The next set of graphs provide the associated scores for each predictor variable and included interactions for each individual data point. This allows the user to explore what characteristics for a specific passenger resulted in the obtained prediction. Larger, positive values for a variable indicate that that predictor variable was predictive of survival. In contrast, negative values indicate that the predictor variable suggested not survival for that passenger. Each plot includes the predicted and actual classes along with the associated probability.

```
ebm_global = ebm.explain_global()
show(ebm_global)
```

```
C:\Users\amaxwel6\Anaconda3\envs\wvview\lib\site-packages\interpret\visual\udash.py:5: UserWarning:
The dash_html_components package is deprecated. Please replace
`import dash_html_components as html` with `from dash import html`
import dash_html_components as html
C:\Users\amaxwel6\Anaconda3\envs\wvview\lib\site-packages\interpret\visual\udash.py:6: UserWarning:
The dash_core_components package is deprecated. Please replace
`import dash_core_components as dcc` with `from dash import dcc`
import dash_core_components as dcc
C:\Users\amaxwel6\Anaconda3\envs\wvview\lib\site-packages\interpret\visual\udash.py:7: UserWarning:
The dash_table package is deprecated. Please replace
`import dash_table` with `from dash import dash_table`
Also, if you're using any of the table format helpers (e.g. Group), replace
`from dash_table.Format import Group` with
`from dash.dash_table.Format import Group`
import dash_table as dt
```

```
ebm_local = ebm.explain_local(X_test, y_test)
show(ebm_local)
```

Lastly, I assess the model performance using the withheld validation data. I generate a **confusion matrix** and associated assessment metrics using sklearn. The model performed with an overall accuracy of 80% based on predicting to the withheld testing or validation data. The primary source of error was false negatives, or predicting that a passenger did not survive when he or she actually survived. Note the use here of the *CunfusionMatrixDisplay()* function from sklearn that produces a nice visualization of the error matrix.

```
predictions = ebm.predict(X_test)
cm = confusion_matrix(y_test.to_numpy(), predictions)
disp = ConfusionMatrixDisplay(cm)
disp.plot()
plt.show
```

```
<function matplotlib.pyplot.show(close=None, block=None)>
```

```
cr = classification_report(y_test.to_numpy(), predictions)
print(cr)
```

```
precision recall f1-score support
0 0.79 0.92 0.85 180
1 0.82 0.62 0.71 113
accuracy 0.80 293
macro avg 0.81 0.77 0.78 293
weighted avg 0.80 0.80 0.80 293
```

## Concluding Remarks

My goal here was to expand upon the last section, in which we investigate sklearn for implementing machine learning with Python. Here, we explored another package, interpretml, that provides functions for interpreting black box classifier and implementing more interpretable or explainable methods, such as EBMs. Here, we specifically explored the interpretable algorithms as opposed to the black box interpretation tools.
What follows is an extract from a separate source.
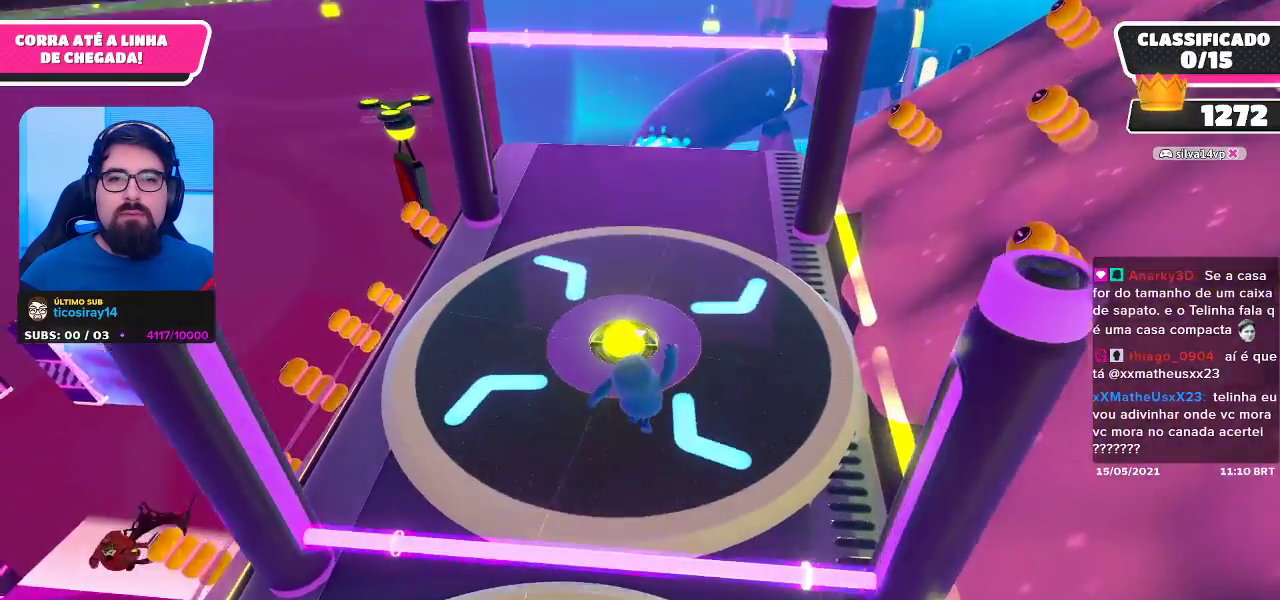
{"buttons": [], "left_stick": "up", "right_stick": "center", "events": [[217, "right_stick", "right"], [317, "left_stick", "up"], [317, "right_stick", "center"]]}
EBM is a nice tool for generating interpretable models with informative global and local output for explaining the model and local predictions. All components of the model are visualized with the provided graphics. If you are interested in implementing machine learning methods that are more interpretable but also provides strong predictive performance, please check out the EBM method.